China says exports to Russia in line with its law, regulations
BEIJING, Feb 9 (Reuters) - China has always required its firms to strictly abide by domestic laws and regulations, a commerce ministry spokesperson said on Thursday, when asked if China had exported navigation equipment, jamming technology and fighter-jet parts to Russia.
The Wall Street Journal reported on Saturday that Chinese state-owned defence companies had provided technology, including navigation equipment, communication jamming technology and aircraft parts that Russia's military needs, citing Russian customs records.
"The Chinese government has always required enterprises to strictly comply with national export control and other laws and regulations ... and ensure that relevant exports are in line with China's national security interests and international interests," ministry of commerce spokesperson Shu Jueting told a regular briefing.

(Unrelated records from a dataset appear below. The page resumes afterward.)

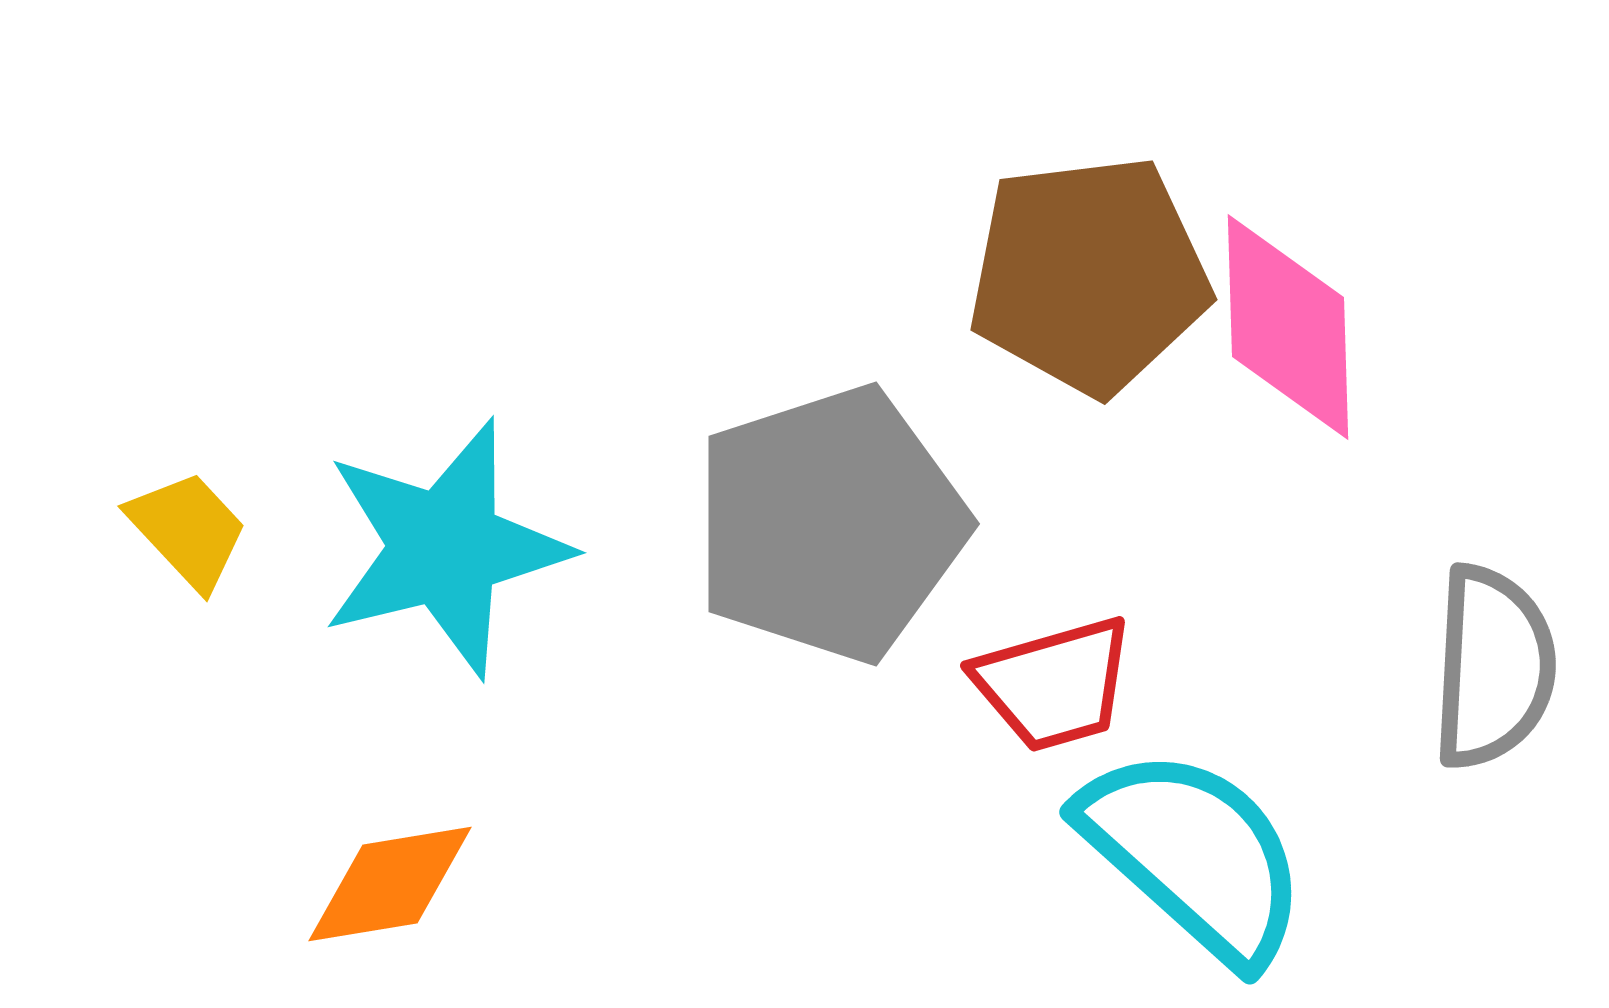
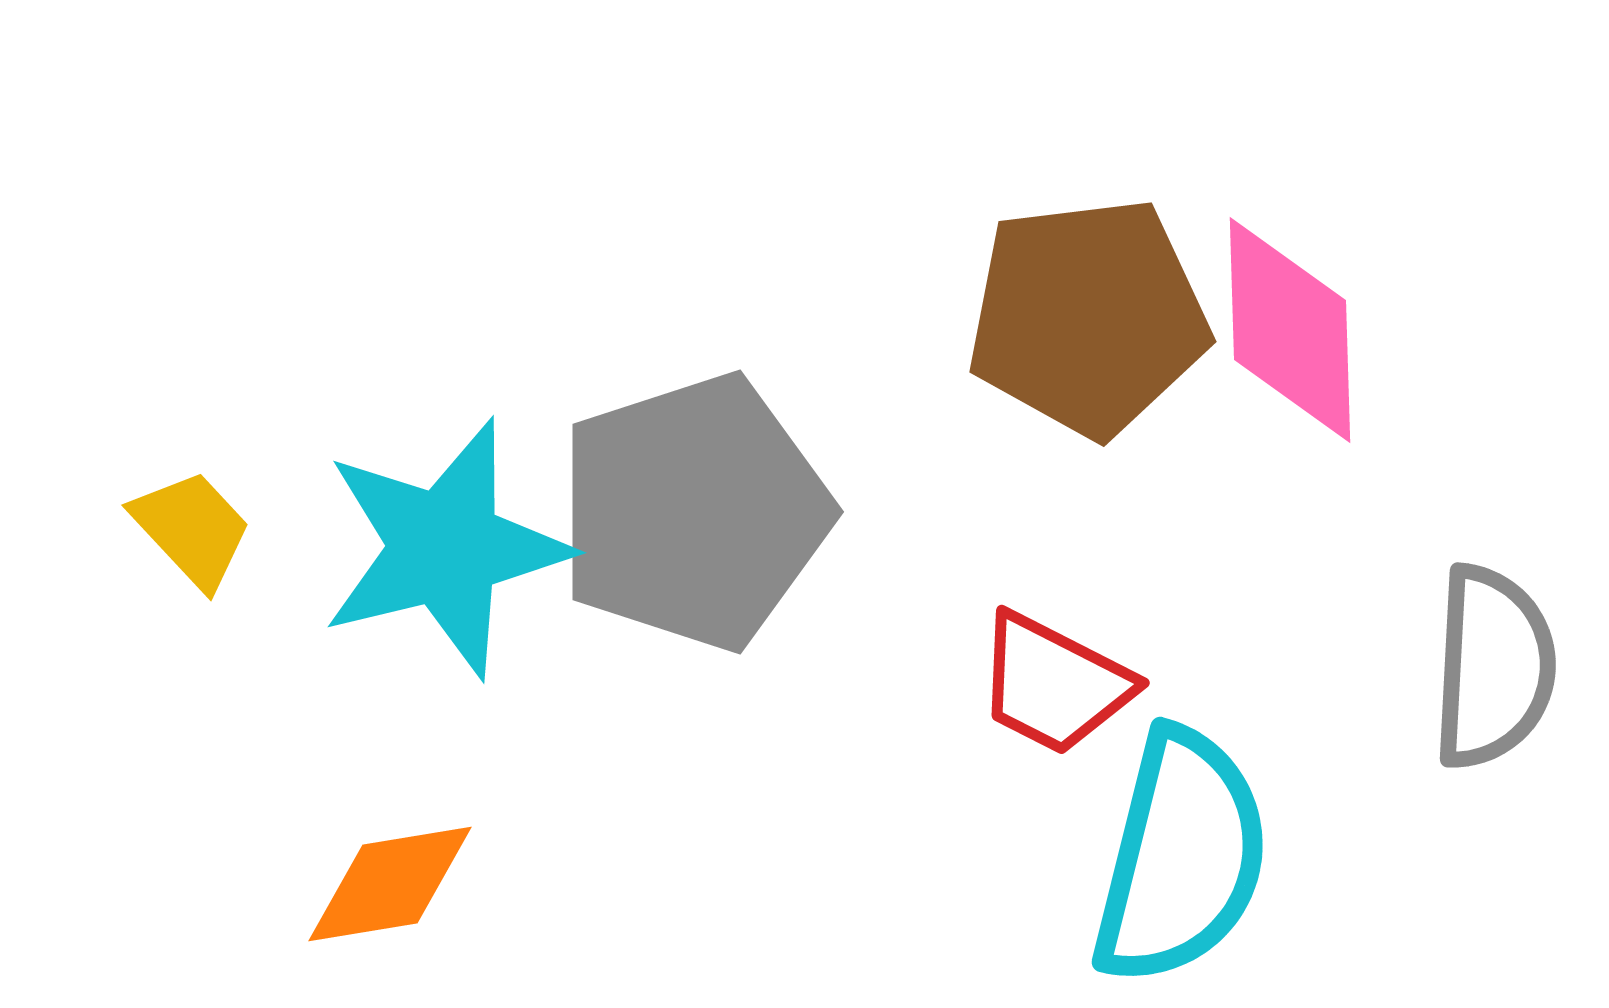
brown pentagon: moved 1 px left, 42 px down
pink diamond: moved 2 px right, 3 px down
gray pentagon: moved 136 px left, 12 px up
yellow trapezoid: moved 4 px right, 1 px up
red trapezoid: rotated 43 degrees clockwise
cyan semicircle: moved 13 px left, 2 px down; rotated 62 degrees clockwise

China's state-owned assets regulator did not respond to a Reuters request for comment.
China's Anti-Foreign Sanctions Law, which came into force in June 2021, grants Chinese companies a legal basis for side-stepping international sanctions that have a detrimental impact on Chinese entities and results in them only having to comply with domestic laws and regulations.
The Group of Seven member states are discussing placing sanctions on companies in China, Iran and North Korea they believe to be providing Russia with military equipment, according to a report by Bloomberg.
China has consistently voiced opposition to what it considers to be "unilateral sanctions".
It has been over a year since Chinese President Xi Jinping and Russian President Vladimir Putin announced a strategic partnership with no "forbidden areas" of cooperation.
While China has repeatedly called for a ceasefire in Ukraine, it has refrained from condemning Russian military operation there or called it an "invasion".
China-Russia trade hit a record 1.28 trillion yuan ($190 billion) last year, according to China's National Bureau of Statistics, accounting for 3% of China's total trade. The Wall Street Journal and the South China Morning Post have both subsequently reported that among China's exports were parts and technologies with dual-use military applications.
Russia hosted Chinese Vice Foreign Minister Ma Zhaoxu in Moscow last week. Mutual political trust between China and Russia has continued to deepen, China's foreign ministry said in a statement following the trip.